Items from a data source

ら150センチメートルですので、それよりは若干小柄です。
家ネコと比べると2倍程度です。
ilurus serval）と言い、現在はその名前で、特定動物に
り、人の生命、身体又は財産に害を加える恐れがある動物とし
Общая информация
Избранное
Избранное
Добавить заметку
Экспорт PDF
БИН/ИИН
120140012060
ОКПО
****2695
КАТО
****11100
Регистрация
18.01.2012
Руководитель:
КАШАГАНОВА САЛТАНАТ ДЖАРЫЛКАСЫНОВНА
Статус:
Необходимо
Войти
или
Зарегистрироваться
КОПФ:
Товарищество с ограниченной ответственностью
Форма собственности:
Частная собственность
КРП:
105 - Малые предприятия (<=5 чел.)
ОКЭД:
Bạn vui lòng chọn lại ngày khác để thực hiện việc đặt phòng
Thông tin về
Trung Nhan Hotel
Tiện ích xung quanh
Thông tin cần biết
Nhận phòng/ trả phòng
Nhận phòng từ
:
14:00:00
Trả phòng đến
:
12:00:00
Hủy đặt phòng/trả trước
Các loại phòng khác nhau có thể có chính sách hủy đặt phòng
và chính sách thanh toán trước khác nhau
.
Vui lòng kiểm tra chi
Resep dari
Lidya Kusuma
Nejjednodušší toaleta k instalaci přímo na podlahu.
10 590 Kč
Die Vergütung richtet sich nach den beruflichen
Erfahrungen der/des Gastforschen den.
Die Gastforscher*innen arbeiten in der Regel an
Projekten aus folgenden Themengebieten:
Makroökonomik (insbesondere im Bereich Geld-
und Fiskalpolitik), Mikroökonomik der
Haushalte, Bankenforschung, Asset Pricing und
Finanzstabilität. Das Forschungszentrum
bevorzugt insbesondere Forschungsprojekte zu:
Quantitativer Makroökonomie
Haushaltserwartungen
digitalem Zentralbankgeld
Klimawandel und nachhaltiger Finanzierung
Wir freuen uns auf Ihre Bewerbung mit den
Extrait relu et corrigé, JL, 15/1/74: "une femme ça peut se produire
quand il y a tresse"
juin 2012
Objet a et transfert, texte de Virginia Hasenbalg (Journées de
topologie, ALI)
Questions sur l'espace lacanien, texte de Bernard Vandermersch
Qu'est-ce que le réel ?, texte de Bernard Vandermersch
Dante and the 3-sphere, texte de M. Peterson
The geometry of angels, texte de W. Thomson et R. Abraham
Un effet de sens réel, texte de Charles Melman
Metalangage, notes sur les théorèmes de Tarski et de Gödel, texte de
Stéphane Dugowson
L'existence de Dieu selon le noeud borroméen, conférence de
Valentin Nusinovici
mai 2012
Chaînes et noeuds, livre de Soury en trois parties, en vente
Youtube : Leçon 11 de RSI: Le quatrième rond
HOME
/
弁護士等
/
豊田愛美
...
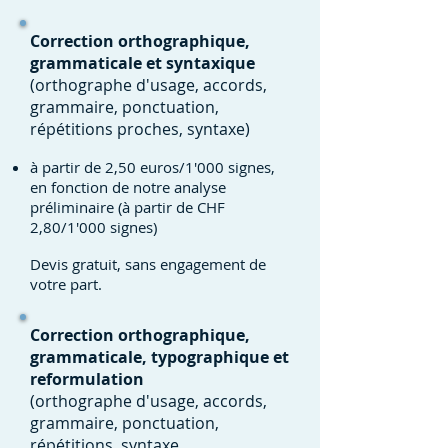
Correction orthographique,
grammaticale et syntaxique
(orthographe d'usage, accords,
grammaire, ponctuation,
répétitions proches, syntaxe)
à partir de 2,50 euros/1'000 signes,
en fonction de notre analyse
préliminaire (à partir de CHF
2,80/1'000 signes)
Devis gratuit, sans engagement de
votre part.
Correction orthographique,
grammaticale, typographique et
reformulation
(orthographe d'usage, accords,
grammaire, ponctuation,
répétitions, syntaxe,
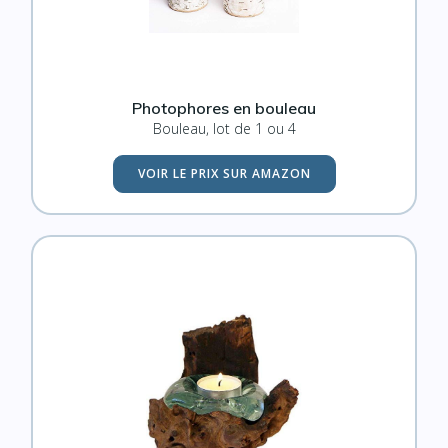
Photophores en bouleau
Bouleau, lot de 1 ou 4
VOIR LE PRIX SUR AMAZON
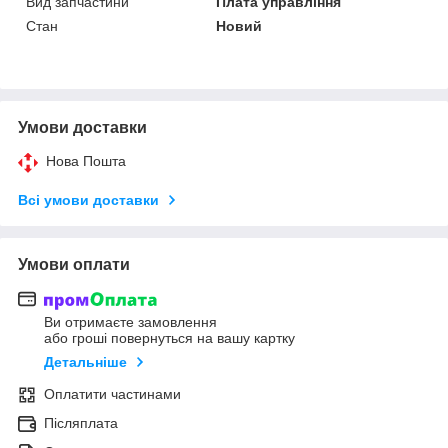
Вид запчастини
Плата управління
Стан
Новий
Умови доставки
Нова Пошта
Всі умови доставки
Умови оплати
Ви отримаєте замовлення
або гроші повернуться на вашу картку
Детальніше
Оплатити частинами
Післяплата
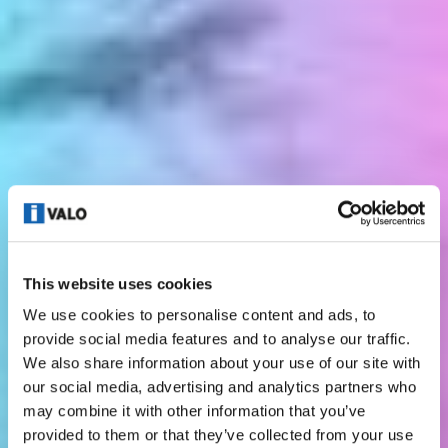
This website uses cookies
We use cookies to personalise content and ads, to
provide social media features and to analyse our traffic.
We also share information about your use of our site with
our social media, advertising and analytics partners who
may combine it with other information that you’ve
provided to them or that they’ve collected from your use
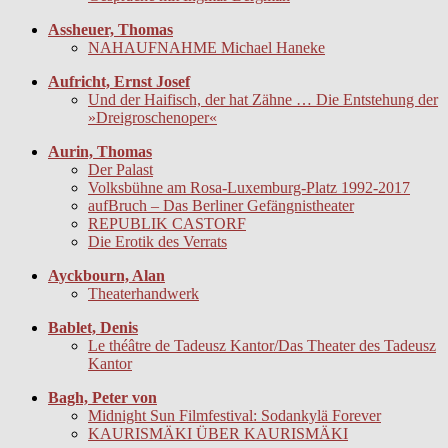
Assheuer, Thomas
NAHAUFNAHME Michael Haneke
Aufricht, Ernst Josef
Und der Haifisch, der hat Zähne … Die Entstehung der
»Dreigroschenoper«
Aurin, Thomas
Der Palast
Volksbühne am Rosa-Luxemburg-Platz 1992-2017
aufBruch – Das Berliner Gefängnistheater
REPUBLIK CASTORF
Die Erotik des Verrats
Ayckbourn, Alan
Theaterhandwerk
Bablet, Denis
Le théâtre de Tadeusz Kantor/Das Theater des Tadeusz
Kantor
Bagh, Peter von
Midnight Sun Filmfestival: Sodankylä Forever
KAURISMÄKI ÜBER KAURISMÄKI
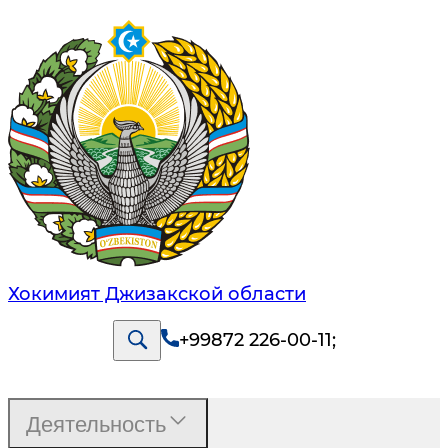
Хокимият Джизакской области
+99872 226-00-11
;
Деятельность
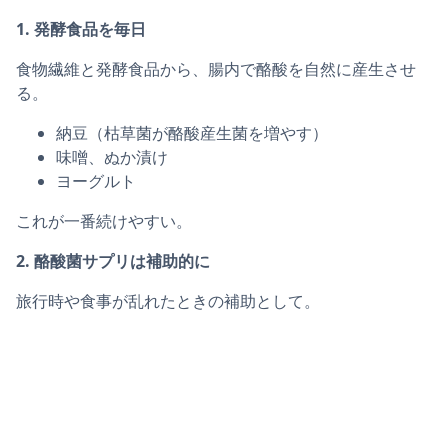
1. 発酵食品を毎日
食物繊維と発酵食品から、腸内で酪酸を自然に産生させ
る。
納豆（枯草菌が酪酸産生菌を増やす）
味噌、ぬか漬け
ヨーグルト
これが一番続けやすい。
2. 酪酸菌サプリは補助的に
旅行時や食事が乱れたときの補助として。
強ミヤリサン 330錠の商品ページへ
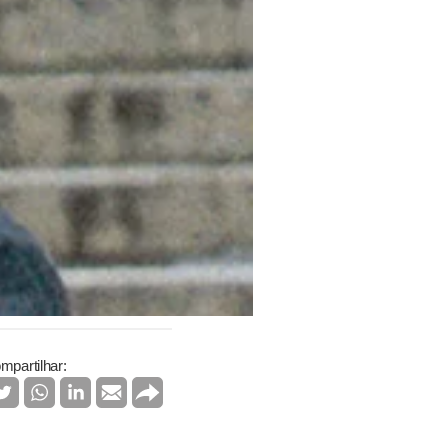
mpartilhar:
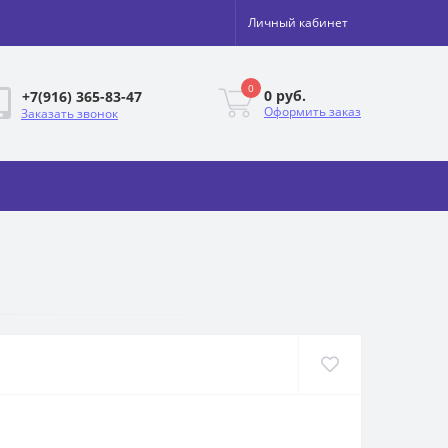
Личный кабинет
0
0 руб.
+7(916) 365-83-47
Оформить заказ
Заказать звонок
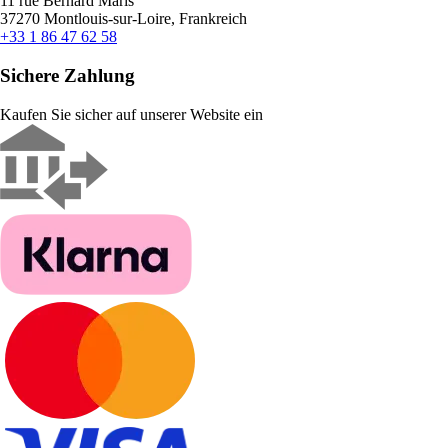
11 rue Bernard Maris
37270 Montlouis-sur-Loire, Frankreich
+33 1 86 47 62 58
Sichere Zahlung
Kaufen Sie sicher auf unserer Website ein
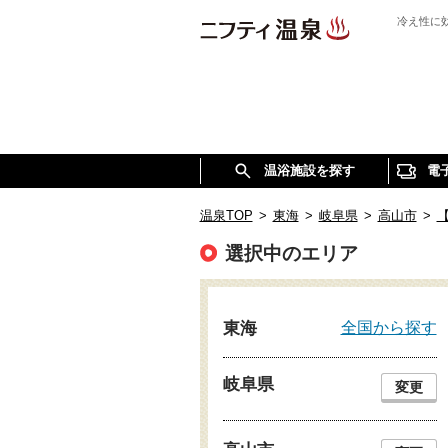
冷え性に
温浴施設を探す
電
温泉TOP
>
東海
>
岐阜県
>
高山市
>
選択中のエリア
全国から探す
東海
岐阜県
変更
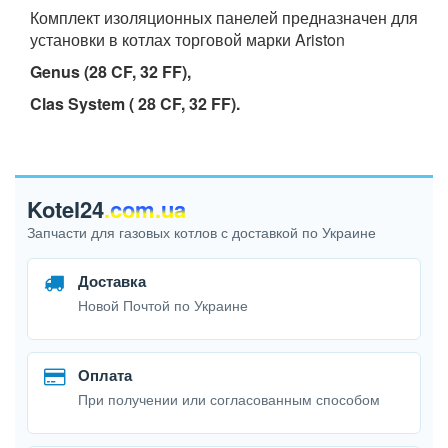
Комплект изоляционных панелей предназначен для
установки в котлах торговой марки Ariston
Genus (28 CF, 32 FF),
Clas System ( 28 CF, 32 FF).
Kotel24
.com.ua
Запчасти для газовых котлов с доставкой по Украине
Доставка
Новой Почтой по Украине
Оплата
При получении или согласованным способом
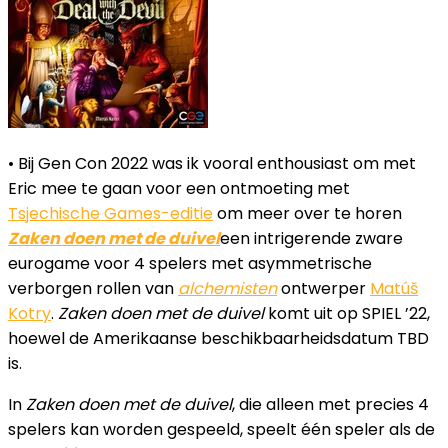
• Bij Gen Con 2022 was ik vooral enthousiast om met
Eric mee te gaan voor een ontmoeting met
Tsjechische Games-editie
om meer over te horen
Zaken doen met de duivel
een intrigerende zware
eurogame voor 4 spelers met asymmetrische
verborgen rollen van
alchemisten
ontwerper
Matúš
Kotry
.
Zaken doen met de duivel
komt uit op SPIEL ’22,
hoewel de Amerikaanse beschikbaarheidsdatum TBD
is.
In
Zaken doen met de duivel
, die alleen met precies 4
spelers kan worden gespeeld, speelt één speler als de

■ What is needed
Copy the lines starting at the one containing "ら150センチメートルですので、それよりは若干小柄です。" and ending at the one containing "Товарищество с ограниченной ответственностью", keeping both of those lines.

■ Your response
ら150センチメートルですので、それよりは若干小柄です。
家ネコと比べると2倍程度です。
ilurus serval）と言い、現在はその名前で、特定動物に
り、人の生命、身体又は財産に害を加える恐れがある動物とし
Общая информация
Избранное
Избранное
Добавить заметку
Экспорт PDF
БИН/ИИН
120140012060
ОКПО
****2695
КАТО
****11100
Регистрация
18.01.2012
Руководитель:
КАШАГАНОВА САЛТАНАТ ДЖАРЫЛКАСЫНОВНА
Статус:
Необходимо
Войти
или
Зарегистрироваться
КОПФ:
Товарищество с ограниченной ответственностью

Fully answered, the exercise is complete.